━━━ Information shown

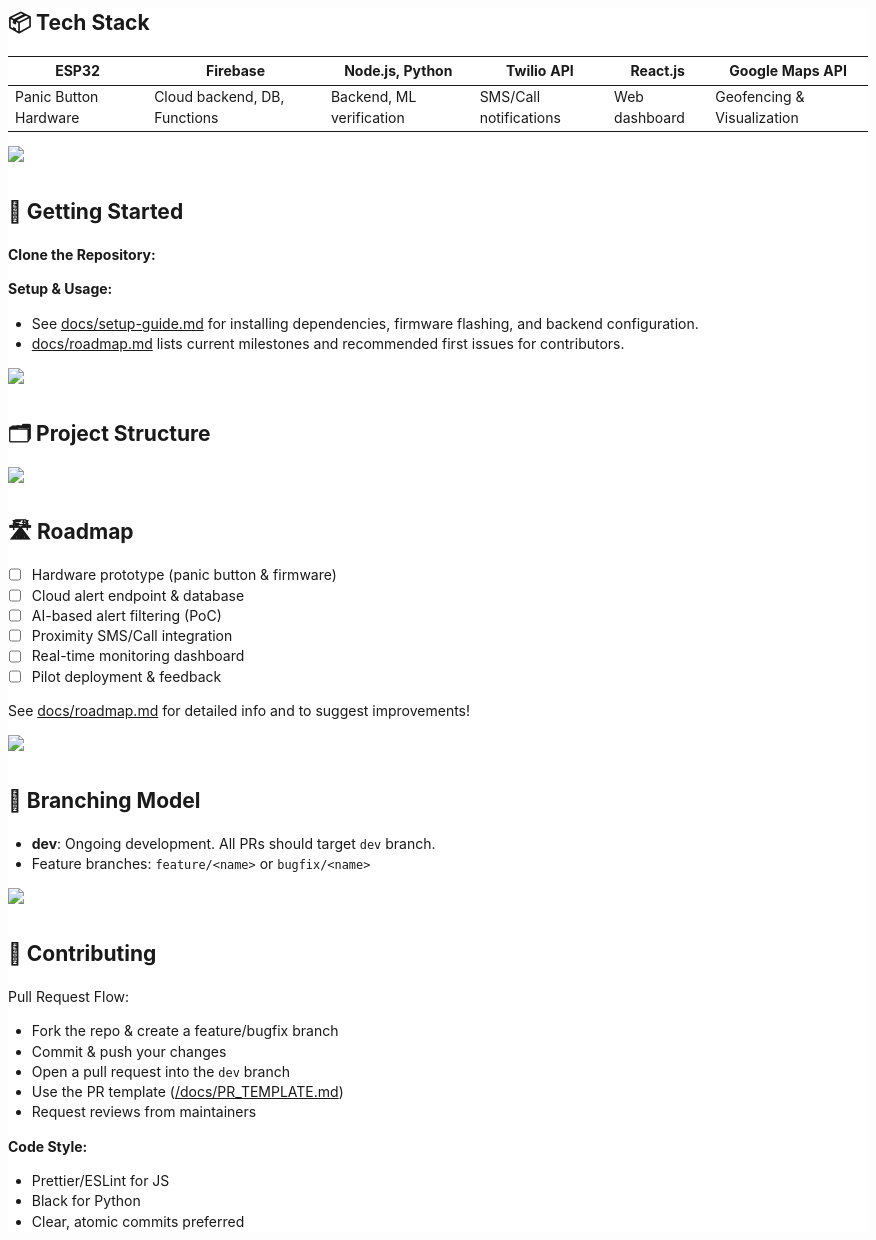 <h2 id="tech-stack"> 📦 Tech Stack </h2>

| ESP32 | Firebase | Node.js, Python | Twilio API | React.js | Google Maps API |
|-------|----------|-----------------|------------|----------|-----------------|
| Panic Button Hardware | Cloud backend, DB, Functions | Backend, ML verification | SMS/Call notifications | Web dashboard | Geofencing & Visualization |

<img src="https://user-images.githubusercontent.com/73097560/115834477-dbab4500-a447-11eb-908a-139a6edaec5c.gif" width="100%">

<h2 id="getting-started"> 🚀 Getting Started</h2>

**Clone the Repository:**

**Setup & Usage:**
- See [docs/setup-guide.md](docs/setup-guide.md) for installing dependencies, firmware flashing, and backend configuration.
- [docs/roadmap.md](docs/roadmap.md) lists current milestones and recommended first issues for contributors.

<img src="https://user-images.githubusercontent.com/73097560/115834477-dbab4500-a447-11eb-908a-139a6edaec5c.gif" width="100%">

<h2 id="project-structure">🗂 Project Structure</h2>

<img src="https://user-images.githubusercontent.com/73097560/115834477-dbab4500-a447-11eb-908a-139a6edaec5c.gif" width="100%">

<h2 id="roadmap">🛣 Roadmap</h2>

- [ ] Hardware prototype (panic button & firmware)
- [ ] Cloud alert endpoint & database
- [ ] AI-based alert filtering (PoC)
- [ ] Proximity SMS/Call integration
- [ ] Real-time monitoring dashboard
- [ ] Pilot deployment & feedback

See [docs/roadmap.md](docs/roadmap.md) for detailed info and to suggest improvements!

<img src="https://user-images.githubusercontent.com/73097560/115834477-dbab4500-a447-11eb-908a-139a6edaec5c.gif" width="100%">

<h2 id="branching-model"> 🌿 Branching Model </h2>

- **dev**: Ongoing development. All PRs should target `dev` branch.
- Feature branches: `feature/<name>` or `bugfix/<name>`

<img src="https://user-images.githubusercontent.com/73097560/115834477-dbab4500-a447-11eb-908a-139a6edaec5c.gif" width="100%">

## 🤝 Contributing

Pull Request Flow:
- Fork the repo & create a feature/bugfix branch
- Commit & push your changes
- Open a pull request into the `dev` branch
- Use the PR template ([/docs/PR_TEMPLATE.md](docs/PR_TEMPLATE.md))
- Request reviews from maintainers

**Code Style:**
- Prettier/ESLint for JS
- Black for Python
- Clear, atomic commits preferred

━━━━━━

# [Work to complete]
Write out the source text from all of the data above again, word for word and line for line. Leave the pictures out of your answer.

# [Output for this task]
 <h2 id="tech-stack"> 📦 Tech Stack </h2>

| ESP32 | Firebase | Node.js, Python | Twilio API | React.js | Google Maps API |
|-------|----------|-----------------|------------|----------|-----------------|
| Panic Button Hardware | Cloud backend, DB, Functions | Backend, ML verification | SMS/Call notifications | Web dashboard | Geofencing & Visualization |

<img src="https://user-images.githubusercontent.com/73097560/115834477-dbab4500-a447-11eb-908a-139a6edaec5c.gif" width="100%">

<h2 id="getting-started"> 🚀 Getting Started</h2>

**Clone the Repository:**

**Setup & Usage:**
- See [docs/setup-guide.md](docs/setup-guide.md) for installing dependencies, firmware flashing, and backend configuration.
- [docs/roadmap.md](docs/roadmap.md) lists current milestones and recommended first issues for contributors.

<img src="https://user-images.githubusercontent.com/73097560/115834477-dbab4500-a447-11eb-908a-139a6edaec5c.gif" width="100%">

<h2 id="project-structure">🗂 Project Structure</h2>

<img src="https://user-images.githubusercontent.com/73097560/115834477-dbab4500-a447-11eb-908a-139a6edaec5c.gif" width="100%">

<h2 id="roadmap">🛣 Roadmap</h2>

- [ ] Hardware prototype (panic button & firmware)
- [ ] Cloud alert endpoint & database
- [ ] AI-based alert filtering (PoC)
- [ ] Proximity SMS/Call integration
- [ ] Real-time monitoring dashboard
- [ ] Pilot deployment & feedback

See [docs/roadmap.md](docs/roadmap.md) for detailed info and to suggest improvements!

<img src="https://user-images.githubusercontent.com/73097560/115834477-dbab4500-a447-11eb-908a-139a6edaec5c.gif" width="100%">

<h2 id="branching-model"> 🌿 Branching Model </h2>

- **dev**: Ongoing development. All PRs should target `dev` branch.
- Feature branches: `feature/<name>` or `bugfix/<name>`

<img src="https://user-images.githubusercontent.com/73097560/115834477-dbab4500-a447-11eb-908a-139a6edaec5c.gif" width="100%">

## 🤝 Contributing

Pull Request Flow:
- Fork the repo & create a feature/bugfix branch
- Commit & push your changes
- Open a pull request into the `dev` branch
- Use the PR template ([/docs/PR_TEMPLATE.md](docs/PR_TEMPLATE.md))
- Request reviews from maintainers

**Code Style:**
- Prettier/ESLint for JS
- Black for Python
- Clear, atomic commits preferred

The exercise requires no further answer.